TASK TO COMPLETE =>
Everything in the data must be repeated exactly, apart from the pictures, which are left out.

● ● ●

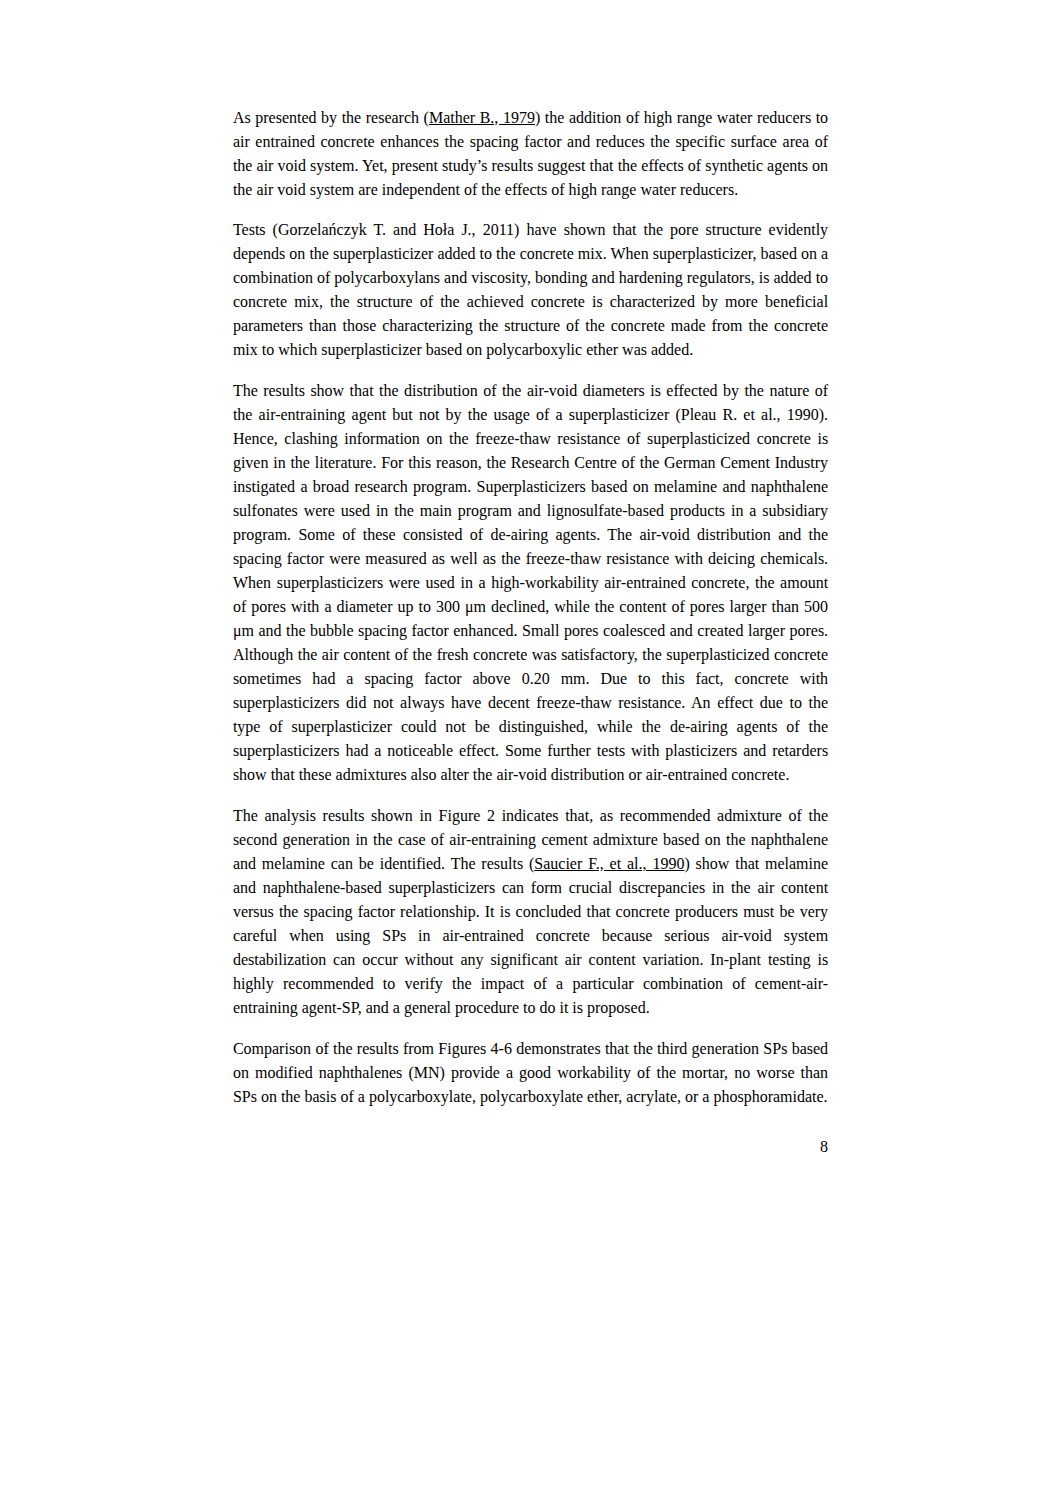As presented by the research (Mather B., 1979) the addition of high range water reducers to air entrained concrete enhances the spacing factor and reduces the specific surface area of the air void system. Yet, present study’s results suggest that the effects of synthetic agents on the air void system are independent of the effects of high range water reducers.
Tests (Gorzelańczyk T. and Hoła J., 2011) have shown that the pore structure evidently depends on the superplasticizer added to the concrete mix. When superplasticizer, based on a combination of polycarboxylans and viscosity, bonding and hardening regulators, is added to concrete mix, the structure of the achieved concrete is characterized by more beneficial parameters than those characterizing the structure of the concrete made from the concrete mix to which superplasticizer based on polycarboxylic ether was added.
The results show that the distribution of the air-void diameters is effected by the nature of the air-entraining agent but not by the usage of a superplasticizer (Pleau R. et al., 1990). Hence, clashing information on the freeze-thaw resistance of superplasticized concrete is given in the literature. For this reason, the Research Centre of the German Cement Industry instigated a broad research program. Superplasticizers based on melamine and naphthalene sulfonates were used in the main program and lignosulfate-based products in a subsidiary program. Some of these consisted of de-airing agents. The air-void distribution and the spacing factor were measured as well as the freeze-thaw resistance with deicing chemicals. When superplasticizers were used in a high-workability air-entrained concrete, the amount of pores with a diameter up to 300 μm declined, while the content of pores larger than 500 μm and the bubble spacing factor enhanced. Small pores coalesced and created larger pores. Although the air content of the fresh concrete was satisfactory, the superplasticized concrete sometimes had a spacing factor above 0.20 mm. Due to this fact, concrete with superplasticizers did not always have decent freeze-thaw resistance. An effect due to the type of superplasticizer could not be distinguished, while the de-airing agents of the superplasticizers had a noticeable effect. Some further tests with plasticizers and retarders show that these admixtures also alter the air-void distribution or air-entrained concrete.
The analysis results shown in Figure 2 indicates that, as recommended admixture of the second generation in the case of air-entraining cement admixture based on the naphthalene and melamine can be identified. The results (Saucier F., et al., 1990) show that melamine and naphthalene-based superplasticizers can form crucial discrepancies in the air content versus the spacing factor relationship. It is concluded that concrete producers must be very careful when using SPs in air-entrained concrete because serious air-void system destabilization can occur without any significant air content variation. In-plant testing is highly recommended to verify the impact of a particular combination of cement-air-entraining agent-SP, and a general procedure to do it is proposed.
Comparison of the results from Figures 4-6 demonstrates that the third generation SPs based on modified naphthalenes (MN) provide a good workability of the mortar, no worse than SPs on the basis of a polycarboxylate, polycarboxylate ether, acrylate, or a phosphoramidate.
8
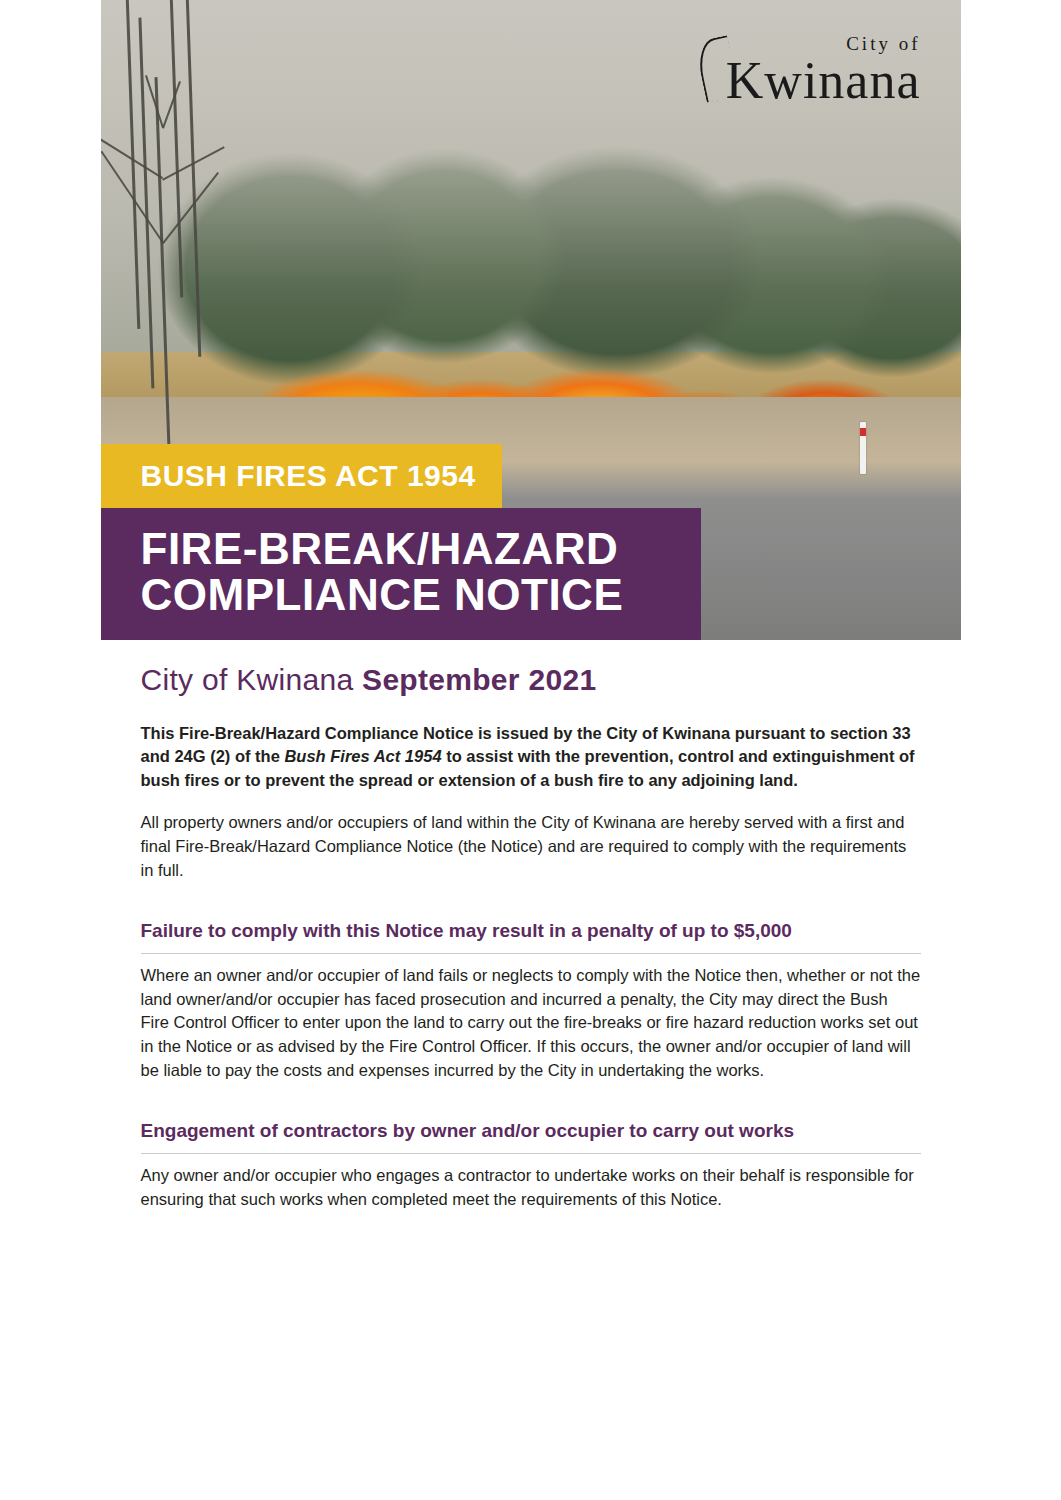City of
Kwinana
Bush Fires Act 1954
Fire-Break/Hazard
Compliance Notice
City of Kwinana September 2021
This Fire-Break/Hazard Compliance Notice is issued by the City of Kwinana pursuant to section 33 and 24G (2) of the Bush Fires Act 1954 to assist with the prevention, control and extinguishment of bush fires or to prevent the spread or extension of a bush fire to any adjoining land.
All property owners and/or occupiers of land within the City of Kwinana are hereby served with a first and final Fire-Break/Hazard Compliance Notice (the Notice) and are required to comply with the requirements in full.
Failure to comply with this Notice may result in a penalty of up to $5,000
Where an owner and/or occupier of land fails or neglects to comply with the Notice then, whether or not the land owner/and/or occupier has faced prosecution and incurred a penalty, the City may direct the Bush Fire Control Officer to enter upon the land to carry out the fire-breaks or fire hazard reduction works set out in the Notice or as advised by the Fire Control Officer. If this occurs, the owner and/or occupier of land will be liable to pay the costs and expenses incurred by the City in undertaking the works.
Engagement of contractors by owner and/or occupier to carry out works
Any owner and/or occupier who engages a contractor to undertake works on their behalf is responsible for ensuring that such works when completed meet the requirements of this Notice.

● ● ●

SOLUTION BELOW =>
As presented by the research (Mather B., 1979) the addition of high range water reducers to air entrained concrete enhances the spacing factor and reduces the specific surface area of the air void system. Yet, present study’s results suggest that the effects of synthetic agents on the air void system are independent of the effects of high range water reducers.
Tests (Gorzelańczyk T. and Hoła J., 2011) have shown that the pore structure evidently depends on the superplasticizer added to the concrete mix. When superplasticizer, based on a combination of polycarboxylans and viscosity, bonding and hardening regulators, is added to concrete mix, the structure of the achieved concrete is characterized by more beneficial parameters than those characterizing the structure of the concrete made from the concrete mix to which superplasticizer based on polycarboxylic ether was added.
The results show that the distribution of the air-void diameters is effected by the nature of the air-entraining agent but not by the usage of a superplasticizer (Pleau R. et al., 1990). Hence, clashing information on the freeze-thaw resistance of superplasticized concrete is given in the literature. For this reason, the Research Centre of the German Cement Industry instigated a broad research program. Superplasticizers based on melamine and naphthalene sulfonates were used in the main program and lignosulfate-based products in a subsidiary program. Some of these consisted of de-airing agents. The air-void distribution and the spacing factor were measured as well as the freeze-thaw resistance with deicing chemicals. When superplasticizers were used in a high-workability air-entrained concrete, the amount of pores with a diameter up to 300 μm declined, while the content of pores larger than 500 μm and the bubble spacing factor enhanced. Small pores coalesced and created larger pores. Although the air content of the fresh concrete was satisfactory, the superplasticized concrete sometimes had a spacing factor above 0.20 mm. Due to this fact, concrete with superplasticizers did not always have decent freeze-thaw resistance. An effect due to the type of superplasticizer could not be distinguished, while the de-airing agents of the superplasticizers had a noticeable effect. Some further tests with plasticizers and retarders show that these admixtures also alter the air-void distribution or air-entrained concrete.
The analysis results shown in Figure 2 indicates that, as recommended admixture of the second generation in the case of air-entraining cement admixture based on the naphthalene and melamine can be identified. The results (Saucier F., et al., 1990) show that melamine and naphthalene-based superplasticizers can form crucial discrepancies in the air content versus the spacing factor relationship. It is concluded that concrete producers must be very careful when using SPs in air-entrained concrete because serious air-void system destabilization can occur without any significant air content variation. In-plant testing is highly recommended to verify the impact of a particular combination of cement-air-entraining agent-SP, and a general procedure to do it is proposed.
Comparison of the results from Figures 4-6 demonstrates that the third generation SPs based on modified naphthalenes (MN) provide a good workability of the mortar, no worse than SPs on the basis of a polycarboxylate, polycarboxylate ether, acrylate, or a phosphoramidate.
8
City of
Kwinana
Bush Fires Act 1954
Fire-Break/Hazard
Compliance Notice
City of Kwinana September 2021
This Fire-Break/Hazard Compliance Notice is issued by the City of Kwinana pursuant to section 33 and 24G (2) of the Bush Fires Act 1954 to assist with the prevention, control and extinguishment of bush fires or to prevent the spread or extension of a bush fire to any adjoining land.
All property owners and/or occupiers of land within the City of Kwinana are hereby served with a first and final Fire-Break/Hazard Compliance Notice (the Notice) and are required to comply with the requirements in full.
Failure to comply with this Notice may result in a penalty of up to $5,000
Where an owner and/or occupier of land fails or neglects to comply with the Notice then, whether or not the land owner/and/or occupier has faced prosecution and incurred a penalty, the City may direct the Bush Fire Control Officer to enter upon the land to carry out the fire-breaks or fire hazard reduction works set out in the Notice or as advised by the Fire Control Officer. If this occurs, the owner and/or occupier of land will be liable to pay the costs and expenses incurred by the City in undertaking the works.
Engagement of contractors by owner and/or occupier to carry out works
Any owner and/or occupier who engages a contractor to undertake works on their behalf is responsible for ensuring that such works when completed meet the requirements of this Notice.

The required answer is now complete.